━━━ Excerpt provided

Competitive Strengths
We believe our historical success is, and future performance will be, directly related to the following combination of strengths which enable us to implement our strategy:
- •
- Experienced Management Team. The members of our executive management team have an average of 26 years of experience in the oil and gas industry and significant experience in managing public and private oil and gas companies.
- •
- Large Long-Lived, Operated Asset Base. We own a large long-lived asset base for which we operate over 90% of our estimated proved reserves. Operating such a large percentage of our reserves allows us to better control and execute our drilling program.
- •
- Large Acreage Positions. We are a significant acreage holder in each of our two primary operating areas. In East Texas we control over 75,000 gross (71,000 net) acres and in the Hugoton field 801,000 gross (747,000 net) acres.
- •
- Significant Hugoton Reserve Potential. We believe the deeper zones of the Hugoton field have not been fully explored or developed. Accordingly, we believe that significant amounts of gas and oil remain to be recovered in the current higher price environment using modern exploration and production technologies.

━━━━━━
━━━ Data excerpt

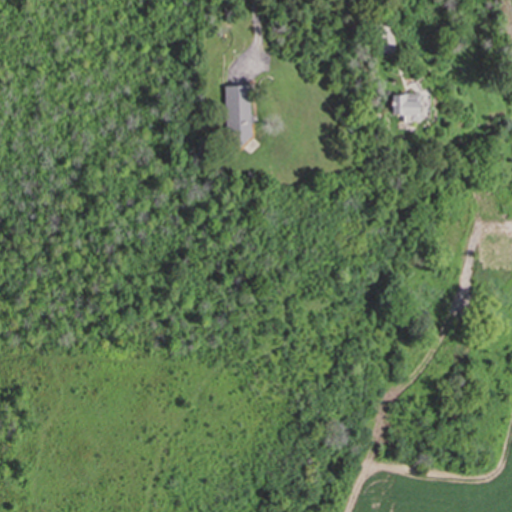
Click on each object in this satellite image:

━━━━━━

Exercise instructions:
(1) Please repeat the competitive strengths text word for word, starting with "Competitive Strengths" and going on through "and gas companies.".
(2) According to the competitive strengths text, how many years of oil and gas industry experience do members of the executive management team have on average?

Task-by-task outputs:
(1)
Competitive Strengths
We believe our historical success is, and future performance will be, directly related to the following combination of strengths which enable us to implement our strategy:
- •
- Experienced Management Team. The members of our executive management team have an average of 26 years of experience in the oil and gas industry and significant experience in managing public and private oil and gas companies.

(2) 26 years.